◆ **What you have to do**:
Render every line of the entries below as a Markdown table with columns named "Row" and "Line," numbering the rows and skipping blank lines. Omit the pictures from your answer.

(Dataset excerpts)
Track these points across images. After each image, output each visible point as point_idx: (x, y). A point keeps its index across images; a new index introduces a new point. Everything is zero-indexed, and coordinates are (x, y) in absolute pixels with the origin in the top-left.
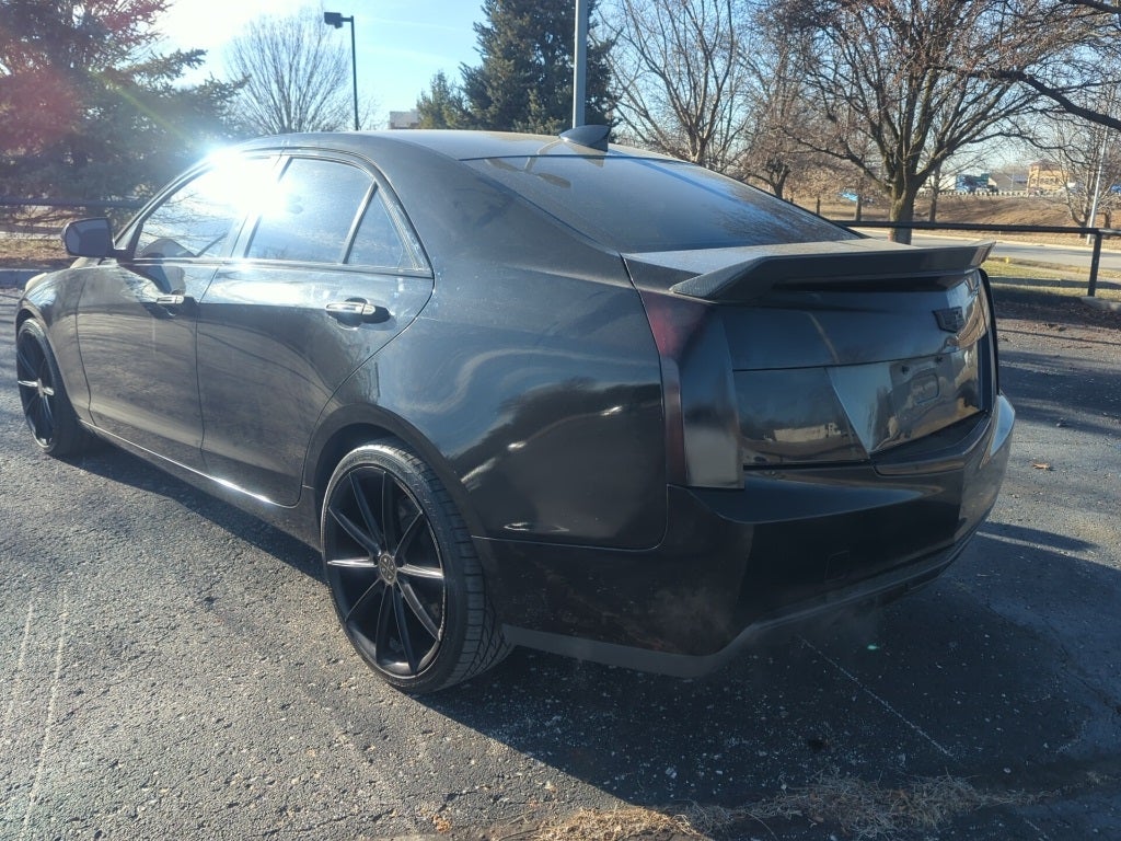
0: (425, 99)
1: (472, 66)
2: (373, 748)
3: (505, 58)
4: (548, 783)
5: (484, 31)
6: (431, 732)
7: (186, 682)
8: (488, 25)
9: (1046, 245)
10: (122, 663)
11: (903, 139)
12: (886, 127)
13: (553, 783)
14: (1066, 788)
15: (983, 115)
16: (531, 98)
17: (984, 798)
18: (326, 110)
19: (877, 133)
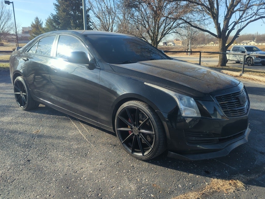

◆ **Exercise result**:
| Row | Line |
|---|---|
| 1 | Track these points across images. After each image, output each visible point as point_idx: (x, y). A point keeps its index across images; a new index introduces a new point. Everything is zero-indexed, and coordinates are (x, y) in absolute pixels with the origin in the top-left. |
| 2 | 0: (425, 99) |
| 3 | 1: (472, 66) |
| 4 | 2: (373, 748) |
| 5 | 3: (505, 58) |
| 6 | 4: (548, 783) |
| 7 | 5: (484, 31) |
| 8 | 6: (431, 732) |
| 9 | 7: (186, 682) |
| 10 | 8: (488, 25) |
| 11 | 9: (1046, 245) |
| 12 | 10: (122, 663) |
| 13 | 11: (903, 139) |
| 14 | 12: (886, 127) |
| 15 | 13: (553, 783) |
| 16 | 14: (1066, 788) |
| 17 | 15: (983, 115) |
| 18 | 16: (531, 98) |
| 19 | 17: (984, 798) |
| 20 | 18: (326, 110) |
| 21 | 19: (877, 133) |